● **SOURCE DOCUMENT**
+ + + + + + +
But then, does "murdering the English twang" make one deserve being hanged? (I'm sure I'm slipping up with my grammar here!) Isn't twang one of the things that murders the English tongue? (I'm intending no pun or joke, it's only a vocabulary question.)
I've always taken for granted that Alan Jay Lerner, being an American, would take great care not only over making Higgins' speech irreproachable, but also over avoiding americanisms and anachronisms. As far as I know he's done the latter, but I'm amazed to find ungrammatical sentences from Higgins! Even if it's for the sake of rhyming, I think he should have tried to think of something better. After all, it's his job... But Tallulah, you say the rhyming is bad. Is it? I've just looked it up in the dictionary, and all the words seem to rhyme well (the exact words in the song are "gutters" and "utters").
+ + + + + + +
● **CHALLENGES**
1. In the passage on Higgins' lyrics, why does the writer question Tallulah's claim that the rhyming is bad? Answer in one to three sentences.
2. Answer these questions from the passage on Higgins' lyrics.
(a) Which word does the writer ask about as possibly one of the things that murders the English tongue?
(b) What nationality does the writer give for Alan Jay Lerner?
(c) What are the exact rhyming words in the song?
+ + + + + + +
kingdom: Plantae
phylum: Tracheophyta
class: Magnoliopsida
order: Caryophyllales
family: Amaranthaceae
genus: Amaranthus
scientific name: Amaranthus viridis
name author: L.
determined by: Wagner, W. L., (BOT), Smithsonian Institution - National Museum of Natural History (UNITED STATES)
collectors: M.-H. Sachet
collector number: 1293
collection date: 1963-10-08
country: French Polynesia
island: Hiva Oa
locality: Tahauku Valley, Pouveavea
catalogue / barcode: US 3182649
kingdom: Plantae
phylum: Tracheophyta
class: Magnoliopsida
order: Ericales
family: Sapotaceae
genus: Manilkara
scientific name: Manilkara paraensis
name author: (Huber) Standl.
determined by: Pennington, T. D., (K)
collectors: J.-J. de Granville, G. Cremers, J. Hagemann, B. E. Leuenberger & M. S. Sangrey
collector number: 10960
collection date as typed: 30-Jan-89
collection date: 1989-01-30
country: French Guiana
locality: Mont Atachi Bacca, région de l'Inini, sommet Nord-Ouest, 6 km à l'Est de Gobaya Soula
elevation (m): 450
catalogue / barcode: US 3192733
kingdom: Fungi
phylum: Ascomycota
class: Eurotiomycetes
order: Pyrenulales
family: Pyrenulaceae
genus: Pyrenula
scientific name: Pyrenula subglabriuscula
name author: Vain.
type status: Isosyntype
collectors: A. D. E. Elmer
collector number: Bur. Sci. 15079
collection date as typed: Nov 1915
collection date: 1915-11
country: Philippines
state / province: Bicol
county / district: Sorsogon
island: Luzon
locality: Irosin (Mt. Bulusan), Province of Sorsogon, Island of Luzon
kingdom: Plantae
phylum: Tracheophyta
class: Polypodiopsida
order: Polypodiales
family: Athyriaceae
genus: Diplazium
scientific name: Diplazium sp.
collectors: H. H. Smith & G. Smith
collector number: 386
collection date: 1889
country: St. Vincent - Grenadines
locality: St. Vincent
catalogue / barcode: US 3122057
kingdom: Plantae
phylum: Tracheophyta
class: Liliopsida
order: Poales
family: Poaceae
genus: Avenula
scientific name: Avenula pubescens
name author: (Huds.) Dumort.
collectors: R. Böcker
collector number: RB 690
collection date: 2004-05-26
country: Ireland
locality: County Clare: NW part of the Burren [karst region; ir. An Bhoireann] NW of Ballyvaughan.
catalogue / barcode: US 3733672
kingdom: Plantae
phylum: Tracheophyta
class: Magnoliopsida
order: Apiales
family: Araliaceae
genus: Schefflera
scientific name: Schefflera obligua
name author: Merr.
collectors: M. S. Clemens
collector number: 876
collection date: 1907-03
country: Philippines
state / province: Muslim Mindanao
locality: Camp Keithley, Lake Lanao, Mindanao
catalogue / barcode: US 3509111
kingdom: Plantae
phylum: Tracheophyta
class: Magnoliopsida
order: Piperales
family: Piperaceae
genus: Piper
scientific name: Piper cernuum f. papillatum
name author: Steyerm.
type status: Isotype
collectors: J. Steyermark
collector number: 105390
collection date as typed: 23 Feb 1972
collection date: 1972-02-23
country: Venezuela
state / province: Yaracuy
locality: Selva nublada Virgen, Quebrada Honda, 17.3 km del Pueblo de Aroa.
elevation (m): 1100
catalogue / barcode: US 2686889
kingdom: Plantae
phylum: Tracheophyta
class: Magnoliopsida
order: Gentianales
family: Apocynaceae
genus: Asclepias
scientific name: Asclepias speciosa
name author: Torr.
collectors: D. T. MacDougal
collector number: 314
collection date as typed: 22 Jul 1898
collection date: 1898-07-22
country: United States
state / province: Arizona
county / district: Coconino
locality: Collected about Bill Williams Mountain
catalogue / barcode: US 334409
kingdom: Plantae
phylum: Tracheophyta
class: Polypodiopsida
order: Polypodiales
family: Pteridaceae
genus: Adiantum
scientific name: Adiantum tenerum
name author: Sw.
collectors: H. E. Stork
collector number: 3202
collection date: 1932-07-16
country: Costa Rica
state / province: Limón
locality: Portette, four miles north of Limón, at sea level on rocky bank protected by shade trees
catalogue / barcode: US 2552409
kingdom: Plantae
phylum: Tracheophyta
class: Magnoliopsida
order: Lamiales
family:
+ + + + + + +
● **TASK ANSWERS**
1. The writer looked the words up in the dictionary, and they all seemed to rhyme well. The words in the song are "gutters" and "utters."

2.
(a) The writer asks about "twang."
(b) The writer says Alan Jay Lerner is American.
(c) The rhyming words are "gutters" and "utters."